**Exercise text:**
- Opening Delimiter -

Tiny toxic particles linger in Mumbai’s air longer
Mumbai’s air had more fine pollutant particles that easily enter the human body than Delhi did in 2018.
The percentage share of the tiny polluting PM2.5 particles (particulate matter of the size 2.5 microns) in the slightly larger PM10 (more than 10 micrometres in diameter) pollutant particles was at an annual average of 60% in Mumbai, 55% in Ahmedabad, 53% in Pune, and 49% in Delhi in 2018, according to data released by the System of Air Quality Weather Forecasting and Research (SAFAR) at an air quality conference in Goa last week.
To be sure, the absolute levels for PM2.5 and PM10 individually in each city was much more in Delhi when compared to Mumbai. However, due to meteorological factors in Mumbai, which allowed the tinier, deadlier pollutants to stay in the air longer, the percentage share of PM2.5 in PM10 was higher for the city, said SAFAR researchers.

- Closing Delimiter -

**What you have to do:**
Resume the article on Mumbai's fine air particles from the point where it stops.

**Information given:**
- Opening Delimiter -

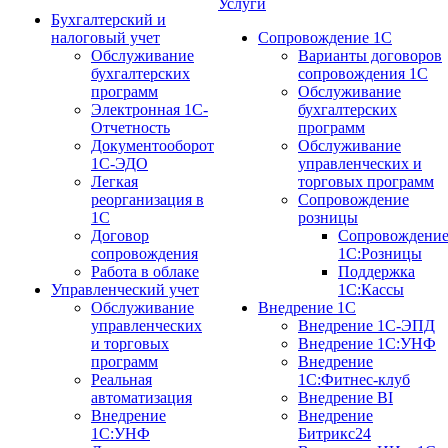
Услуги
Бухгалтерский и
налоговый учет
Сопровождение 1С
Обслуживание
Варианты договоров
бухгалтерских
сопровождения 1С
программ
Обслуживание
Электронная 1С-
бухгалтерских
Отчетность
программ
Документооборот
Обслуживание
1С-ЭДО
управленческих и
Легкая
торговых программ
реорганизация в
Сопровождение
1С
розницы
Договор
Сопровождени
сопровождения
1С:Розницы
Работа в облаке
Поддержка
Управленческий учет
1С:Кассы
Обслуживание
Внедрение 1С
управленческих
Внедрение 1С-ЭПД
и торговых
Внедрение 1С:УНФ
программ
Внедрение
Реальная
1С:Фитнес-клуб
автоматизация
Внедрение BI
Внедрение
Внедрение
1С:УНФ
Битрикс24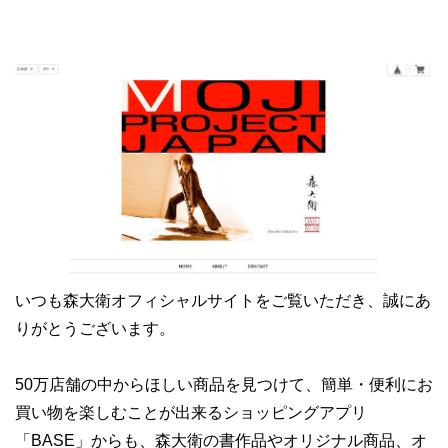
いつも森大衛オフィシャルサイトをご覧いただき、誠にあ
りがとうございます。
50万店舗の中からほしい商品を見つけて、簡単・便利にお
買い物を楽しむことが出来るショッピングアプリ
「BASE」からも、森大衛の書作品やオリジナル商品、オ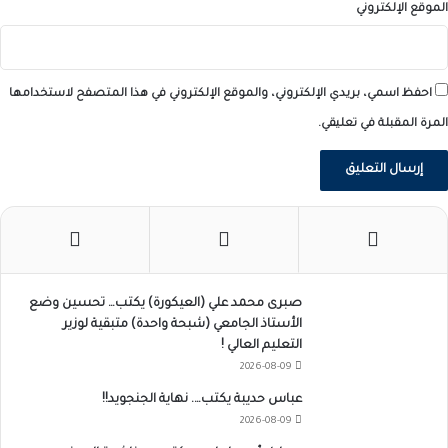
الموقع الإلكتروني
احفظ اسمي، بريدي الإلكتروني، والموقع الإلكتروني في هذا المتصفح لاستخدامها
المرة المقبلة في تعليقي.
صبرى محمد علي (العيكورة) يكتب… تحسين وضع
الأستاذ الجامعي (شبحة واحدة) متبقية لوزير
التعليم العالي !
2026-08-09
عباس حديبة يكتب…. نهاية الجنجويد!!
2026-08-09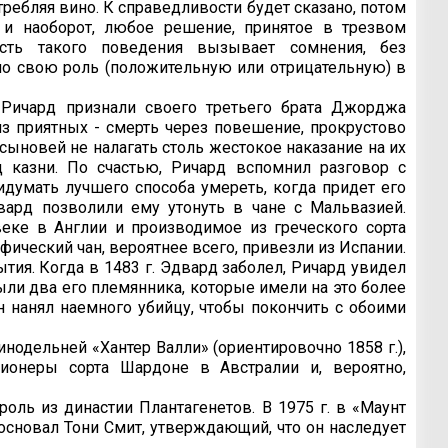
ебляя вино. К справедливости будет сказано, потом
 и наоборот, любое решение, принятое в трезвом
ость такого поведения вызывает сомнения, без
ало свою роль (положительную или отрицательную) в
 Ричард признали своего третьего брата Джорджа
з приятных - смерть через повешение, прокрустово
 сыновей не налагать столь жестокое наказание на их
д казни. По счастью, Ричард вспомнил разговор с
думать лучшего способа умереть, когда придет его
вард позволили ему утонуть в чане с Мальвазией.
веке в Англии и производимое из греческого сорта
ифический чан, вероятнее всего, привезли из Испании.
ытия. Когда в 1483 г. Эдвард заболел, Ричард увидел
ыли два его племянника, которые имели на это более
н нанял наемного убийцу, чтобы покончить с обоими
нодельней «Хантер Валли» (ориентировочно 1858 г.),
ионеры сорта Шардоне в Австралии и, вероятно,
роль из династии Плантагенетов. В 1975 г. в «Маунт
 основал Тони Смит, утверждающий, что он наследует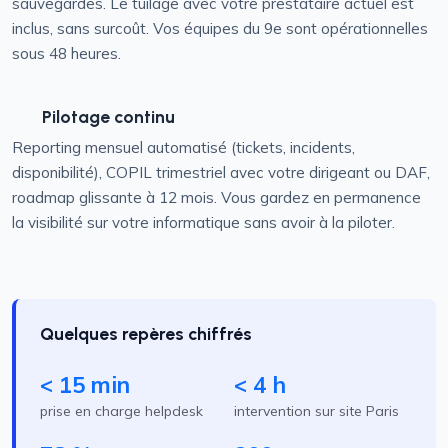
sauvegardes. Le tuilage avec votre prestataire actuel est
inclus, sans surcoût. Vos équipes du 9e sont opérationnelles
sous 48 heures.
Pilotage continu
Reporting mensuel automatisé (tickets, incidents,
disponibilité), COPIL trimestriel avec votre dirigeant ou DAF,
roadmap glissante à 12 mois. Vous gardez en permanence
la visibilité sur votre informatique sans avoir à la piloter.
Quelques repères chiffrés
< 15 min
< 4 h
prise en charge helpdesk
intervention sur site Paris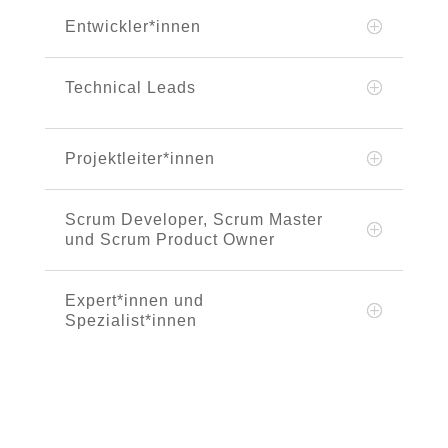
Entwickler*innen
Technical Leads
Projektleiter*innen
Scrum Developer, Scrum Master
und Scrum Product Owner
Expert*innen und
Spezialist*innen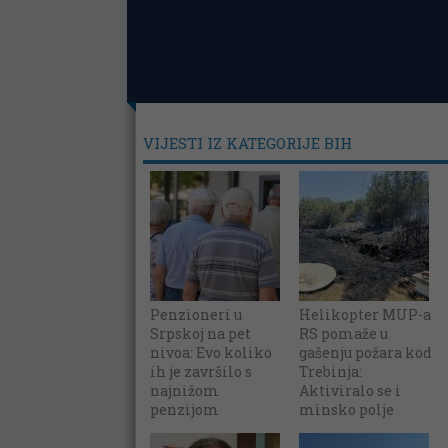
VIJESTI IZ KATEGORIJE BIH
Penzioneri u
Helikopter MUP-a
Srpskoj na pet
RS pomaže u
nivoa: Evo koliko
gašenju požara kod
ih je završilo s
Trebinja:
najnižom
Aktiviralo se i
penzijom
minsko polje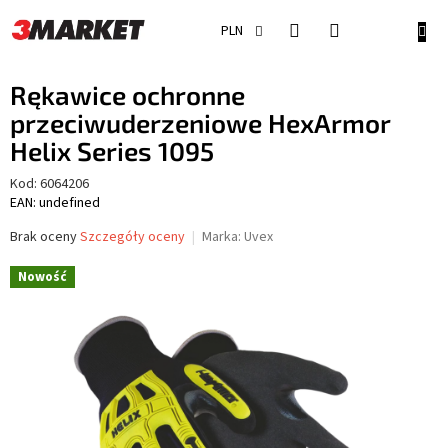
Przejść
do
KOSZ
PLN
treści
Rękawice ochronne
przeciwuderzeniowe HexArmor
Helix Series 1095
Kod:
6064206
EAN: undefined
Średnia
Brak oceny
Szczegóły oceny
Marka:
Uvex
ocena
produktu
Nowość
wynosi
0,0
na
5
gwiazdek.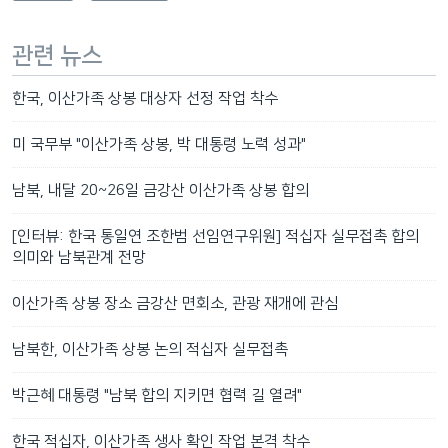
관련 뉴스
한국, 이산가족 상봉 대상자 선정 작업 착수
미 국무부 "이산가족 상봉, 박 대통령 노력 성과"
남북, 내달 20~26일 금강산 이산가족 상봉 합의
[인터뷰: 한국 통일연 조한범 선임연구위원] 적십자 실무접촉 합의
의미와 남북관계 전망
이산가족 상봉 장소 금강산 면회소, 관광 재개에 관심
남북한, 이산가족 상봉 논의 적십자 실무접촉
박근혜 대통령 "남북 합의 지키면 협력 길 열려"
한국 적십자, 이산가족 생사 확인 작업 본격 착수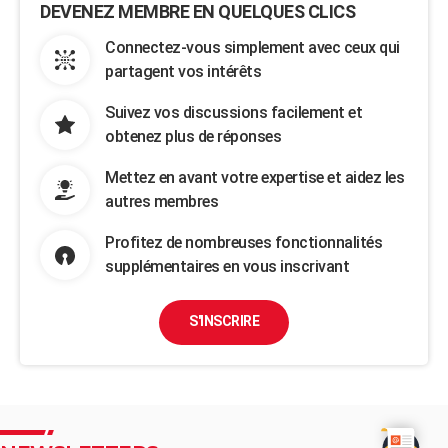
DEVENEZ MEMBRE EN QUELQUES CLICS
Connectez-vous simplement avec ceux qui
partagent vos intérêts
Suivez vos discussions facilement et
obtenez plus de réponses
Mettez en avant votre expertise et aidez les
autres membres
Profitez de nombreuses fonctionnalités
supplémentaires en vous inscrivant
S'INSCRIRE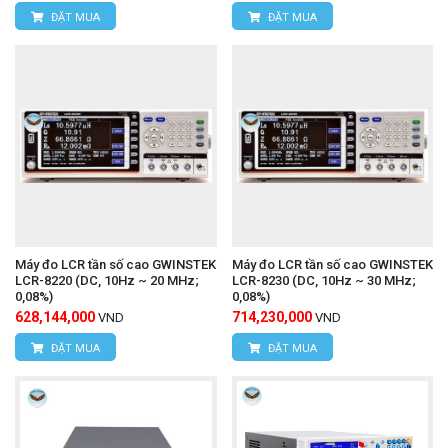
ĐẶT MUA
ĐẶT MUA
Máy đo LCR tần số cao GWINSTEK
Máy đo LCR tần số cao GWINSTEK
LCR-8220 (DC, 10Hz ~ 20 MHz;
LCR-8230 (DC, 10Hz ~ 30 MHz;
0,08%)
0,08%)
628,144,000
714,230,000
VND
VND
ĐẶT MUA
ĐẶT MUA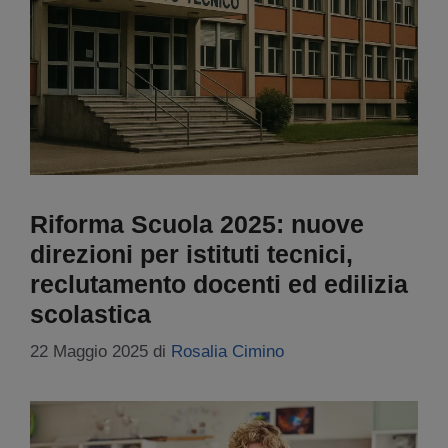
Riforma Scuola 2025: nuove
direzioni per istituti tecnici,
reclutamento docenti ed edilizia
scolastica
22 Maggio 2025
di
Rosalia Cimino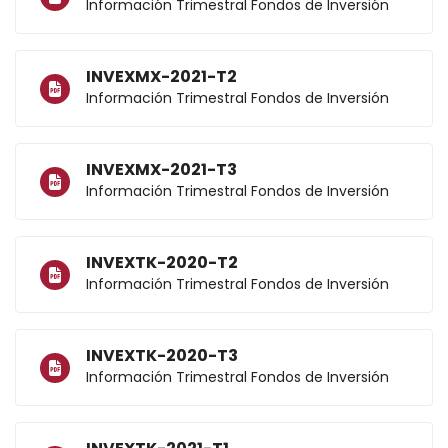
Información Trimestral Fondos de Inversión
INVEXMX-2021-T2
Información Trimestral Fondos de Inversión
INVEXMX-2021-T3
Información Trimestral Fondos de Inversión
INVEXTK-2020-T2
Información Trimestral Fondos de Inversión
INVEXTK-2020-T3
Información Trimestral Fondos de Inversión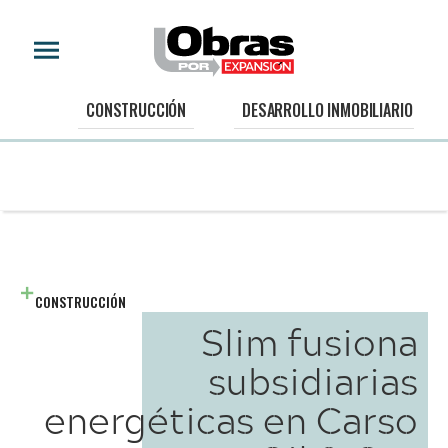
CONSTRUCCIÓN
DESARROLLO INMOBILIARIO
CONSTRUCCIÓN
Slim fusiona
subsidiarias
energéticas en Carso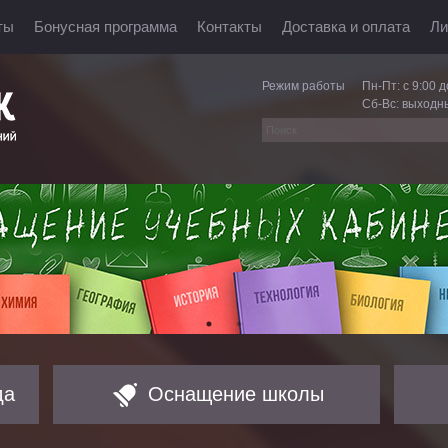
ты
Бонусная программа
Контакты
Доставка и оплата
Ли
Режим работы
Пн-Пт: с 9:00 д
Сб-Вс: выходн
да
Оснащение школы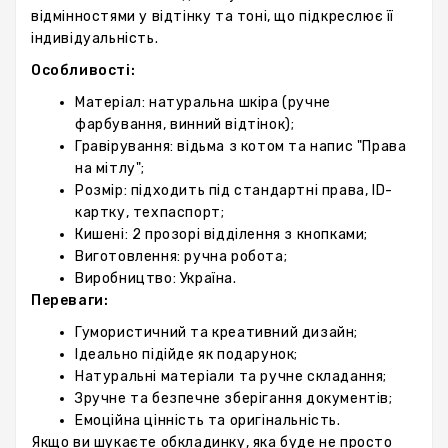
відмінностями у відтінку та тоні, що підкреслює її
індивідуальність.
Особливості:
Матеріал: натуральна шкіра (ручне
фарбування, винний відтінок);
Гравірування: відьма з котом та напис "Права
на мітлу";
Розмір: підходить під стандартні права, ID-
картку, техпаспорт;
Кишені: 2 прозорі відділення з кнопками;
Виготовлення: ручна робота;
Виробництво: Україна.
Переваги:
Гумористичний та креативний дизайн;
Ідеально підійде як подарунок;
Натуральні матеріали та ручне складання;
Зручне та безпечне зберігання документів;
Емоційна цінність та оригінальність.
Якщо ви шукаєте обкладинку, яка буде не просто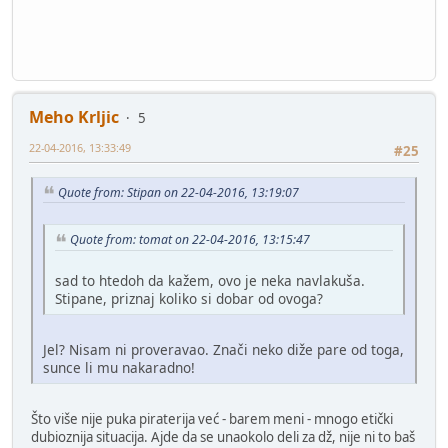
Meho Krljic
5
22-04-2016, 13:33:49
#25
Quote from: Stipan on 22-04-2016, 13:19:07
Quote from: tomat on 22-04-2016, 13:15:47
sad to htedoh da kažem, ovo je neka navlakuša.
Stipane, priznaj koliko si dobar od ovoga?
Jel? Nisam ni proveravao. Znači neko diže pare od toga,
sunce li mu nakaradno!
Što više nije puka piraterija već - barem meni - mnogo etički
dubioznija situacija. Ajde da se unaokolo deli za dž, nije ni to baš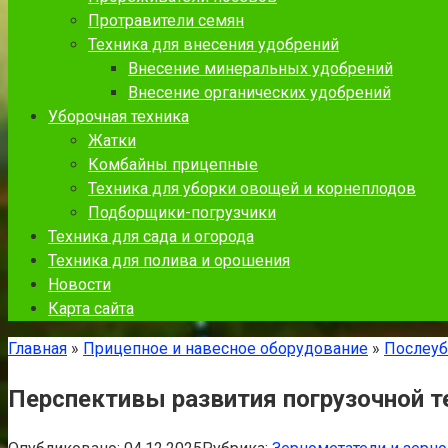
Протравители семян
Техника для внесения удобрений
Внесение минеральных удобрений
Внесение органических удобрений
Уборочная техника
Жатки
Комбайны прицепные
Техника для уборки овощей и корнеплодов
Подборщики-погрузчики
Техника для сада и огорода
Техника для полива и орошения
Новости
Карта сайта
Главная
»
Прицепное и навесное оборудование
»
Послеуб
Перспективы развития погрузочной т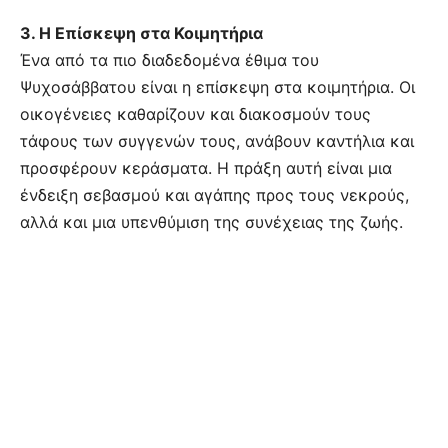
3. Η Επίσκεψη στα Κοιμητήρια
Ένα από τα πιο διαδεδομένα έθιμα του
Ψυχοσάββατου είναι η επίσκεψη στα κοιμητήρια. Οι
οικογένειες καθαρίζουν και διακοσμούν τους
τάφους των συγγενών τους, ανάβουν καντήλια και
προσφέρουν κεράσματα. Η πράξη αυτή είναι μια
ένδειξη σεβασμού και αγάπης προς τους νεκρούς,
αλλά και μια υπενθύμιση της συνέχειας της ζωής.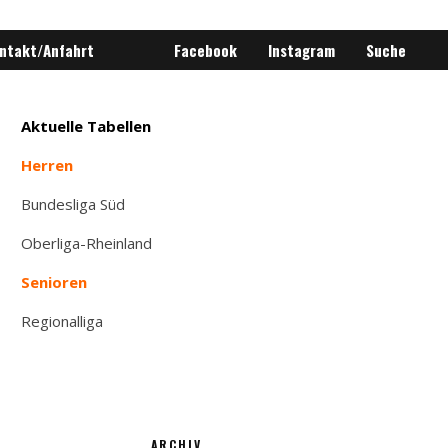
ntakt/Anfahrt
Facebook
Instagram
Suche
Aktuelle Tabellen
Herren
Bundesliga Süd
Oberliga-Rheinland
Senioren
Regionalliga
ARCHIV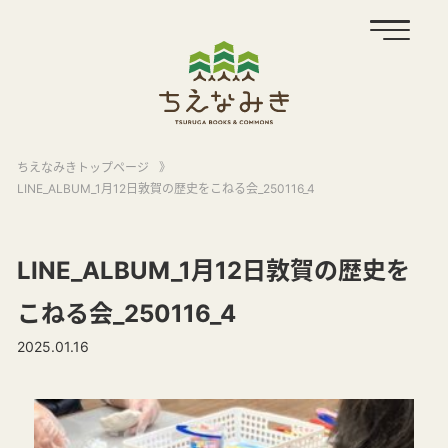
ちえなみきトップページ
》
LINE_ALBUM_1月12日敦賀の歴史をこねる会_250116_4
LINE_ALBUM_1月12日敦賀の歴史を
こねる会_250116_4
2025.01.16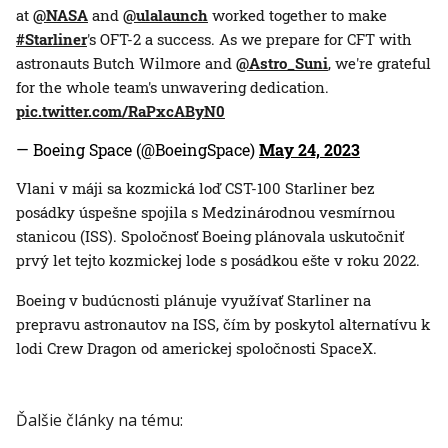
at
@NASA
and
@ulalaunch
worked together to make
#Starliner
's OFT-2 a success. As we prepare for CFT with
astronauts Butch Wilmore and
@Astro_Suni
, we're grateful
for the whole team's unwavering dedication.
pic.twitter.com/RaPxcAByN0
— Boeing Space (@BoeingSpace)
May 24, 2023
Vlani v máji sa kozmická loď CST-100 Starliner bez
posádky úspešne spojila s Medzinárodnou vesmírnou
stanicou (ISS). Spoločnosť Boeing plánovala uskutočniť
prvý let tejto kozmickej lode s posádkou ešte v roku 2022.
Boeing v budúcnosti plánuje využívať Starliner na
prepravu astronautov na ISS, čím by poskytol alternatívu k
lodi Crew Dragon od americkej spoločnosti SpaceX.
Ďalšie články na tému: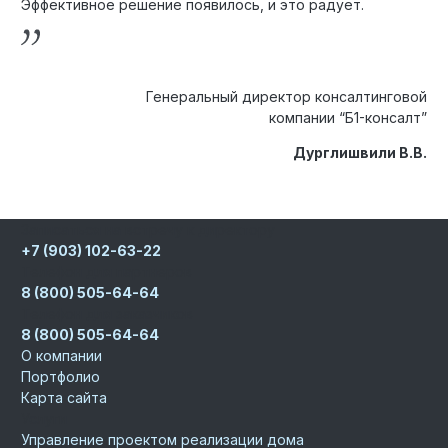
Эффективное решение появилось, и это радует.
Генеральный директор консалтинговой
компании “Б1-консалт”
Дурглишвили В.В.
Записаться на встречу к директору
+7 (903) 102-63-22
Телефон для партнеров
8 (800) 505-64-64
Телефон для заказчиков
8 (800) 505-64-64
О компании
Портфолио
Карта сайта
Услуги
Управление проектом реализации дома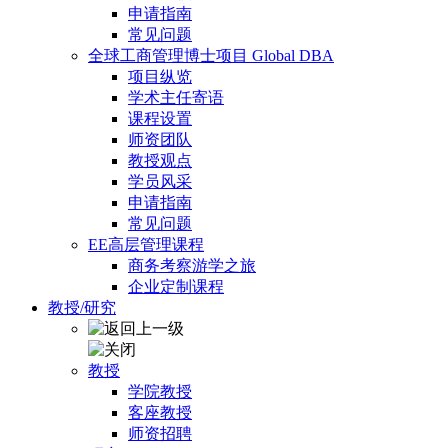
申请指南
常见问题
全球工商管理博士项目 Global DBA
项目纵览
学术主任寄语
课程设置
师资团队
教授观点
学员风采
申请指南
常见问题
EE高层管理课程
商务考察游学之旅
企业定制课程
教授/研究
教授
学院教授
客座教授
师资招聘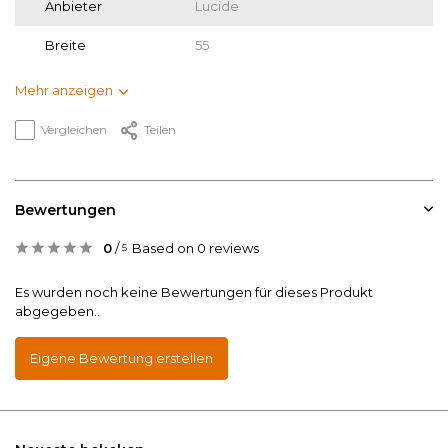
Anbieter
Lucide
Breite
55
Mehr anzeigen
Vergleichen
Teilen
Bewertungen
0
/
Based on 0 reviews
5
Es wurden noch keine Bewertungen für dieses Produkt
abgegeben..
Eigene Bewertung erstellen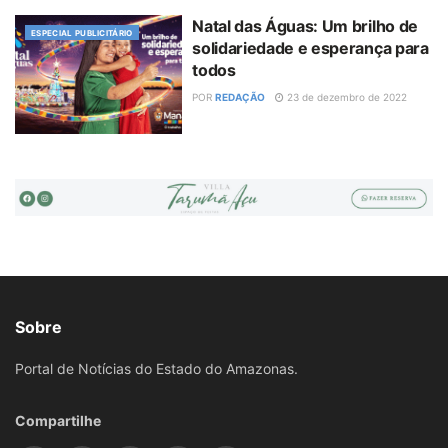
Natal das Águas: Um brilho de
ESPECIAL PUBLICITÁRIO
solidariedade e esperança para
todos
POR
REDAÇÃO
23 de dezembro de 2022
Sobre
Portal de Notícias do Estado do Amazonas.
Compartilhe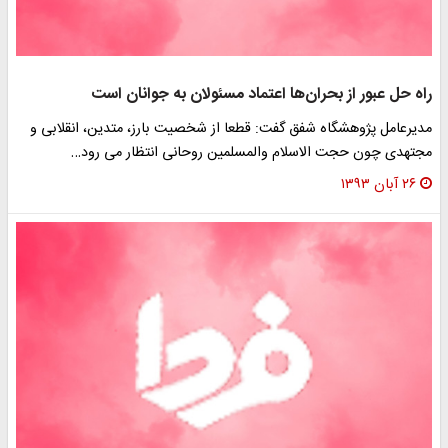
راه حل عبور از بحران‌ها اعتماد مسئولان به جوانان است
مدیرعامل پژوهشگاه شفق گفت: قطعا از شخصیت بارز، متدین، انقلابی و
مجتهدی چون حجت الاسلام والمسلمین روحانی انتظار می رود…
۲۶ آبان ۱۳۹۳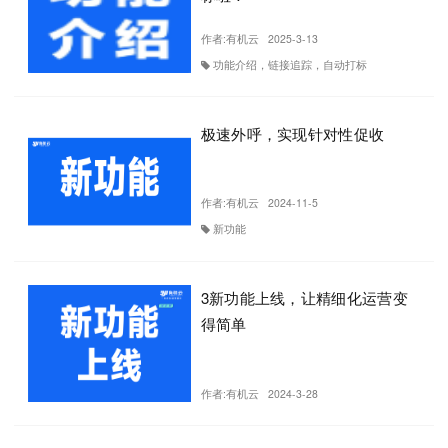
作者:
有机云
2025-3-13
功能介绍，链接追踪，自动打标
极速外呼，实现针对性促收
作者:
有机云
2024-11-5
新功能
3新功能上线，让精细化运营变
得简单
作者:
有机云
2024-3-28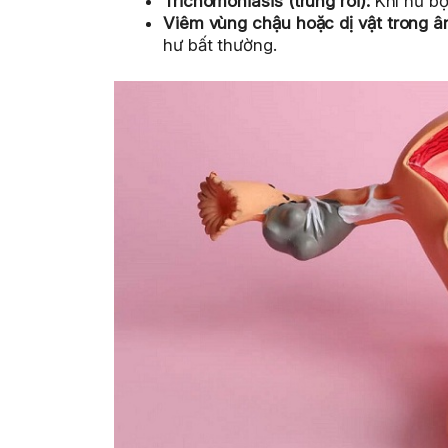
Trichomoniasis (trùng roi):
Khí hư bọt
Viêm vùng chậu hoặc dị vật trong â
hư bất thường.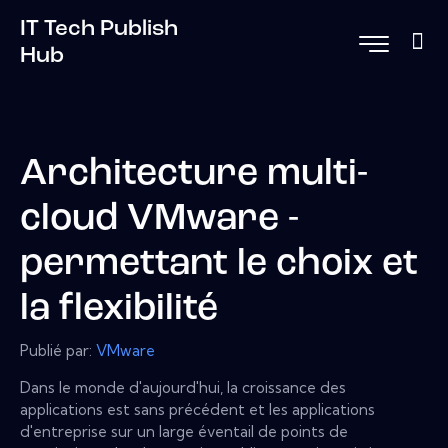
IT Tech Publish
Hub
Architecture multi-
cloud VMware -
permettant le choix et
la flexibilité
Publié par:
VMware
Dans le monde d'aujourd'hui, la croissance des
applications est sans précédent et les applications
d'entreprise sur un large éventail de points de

- Closing Delimiter -

**Your response:**
“Mumbai had the highest share of finer toxic particles (PM2.5), which are more hazardous to health, in total PM10 across 2018,” said Gufran Beig, project director, SAFAR. Beig said the high humidity allowed the finer pollutant particles to get suspended in Mumbai’s air for longer. Independent researchers also validated the findings of the study. “High moisture and temperature allows these finer particles to be trapped along with emissions from combustion sources, in the city’s air for longer as compared to other landlocked cities,” said Polash Mukerjee, lead (air pollution), Natural Resources Defence Council (NRDC) India.
Air pollution is quickly becoming one of the biggest problems to be tackled by Maharashtra, which saw 1.08 lakh air pollution-related deaths in 2017, according to a Lancet study.